There are plenty of firsts in 2015, including the first unanimous win since the original COTY judging in 1997 gave the prize to the VT Holden Commodore, the first appearance by a ute, the first 11-car field — thanks to the last-minute arrival of the Mercedes-Benz GLC — and the first win by a seven-seater SUV.

The Sorento’s win is the second for the Korean maker, following the Rio small hatch in 2011. It was an easy decision after a two-day shootout with more than 25 hours of driving by the seven COTY judges.

“It’s everything you need for a family,” CarsGuide editor Richard Blackburn says.

Judging was centered around real cars on real roads for real people

“It’s the best Kia yet and they haven’t cut corners anywhere,” Joshua Dowling says. “There’s auto-up for all four windows, aircon in the third-row seats, full-size spare and the seven-year warranty is a bonus.”

The Sorento takes top spot ahead of the GLC and the Mazda MX-5, the Mercedes hurt by its prestige position and price and the MX-5 marked down ( a little) because it’s still “just” an MX-5 and not a major breakthrough.

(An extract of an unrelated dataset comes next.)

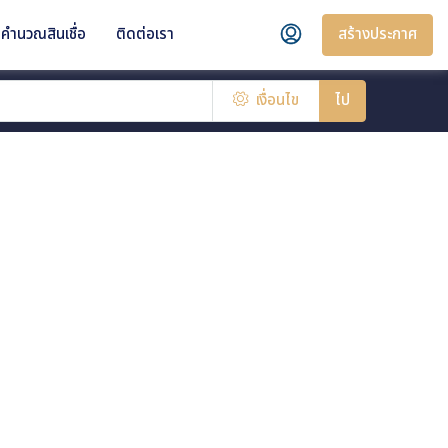
สร้างประกาศ
คำนวณสินเชื่อ
ติดต่อเรา
เงื่อนไข
ไป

Judging, as always for the CarsGuide award, follows the mantra of real cars on real roads for real people. So there are no exotics, despite the impressive claims of the likes of the Mercedes-Benz S Class and Lamborghini Huracan.

So the price spread for the 11 contenders is from $24,390 for the Mazda CX-3 Maxx to $89,950 for the Volvo XC90, although the $67,900 bottom line of the GLC is blown out by more than $8000 by prestige paint and option packs that add a bigger infotainment screen, sunroof and head-up display.

As the 11 contenders are assembled in Sydney for two tough days of driving on roads that will expose any flaws, Blackburn sets the rules.

“This is not comparison of cars in the same class,” he says, “so we’re looking at why it should be a Car of the Year and why it should not be. So we’re looking at what the car is good at and what it’s not so good at.”

That is bad news for the Holden Commodore SS-V Redline, which everyone arrives wanting to drive. The car feels old and underdone and the performance is not nearly as good as we expect with the promise of 304kW.

“It’s the best Commodore ever made,” Dowling says, “but it’s not Car of the Year. It’s the first car to go up in fuel consumption in a long while.”

“It’s like painting over the wallpaper,” Blackburn says.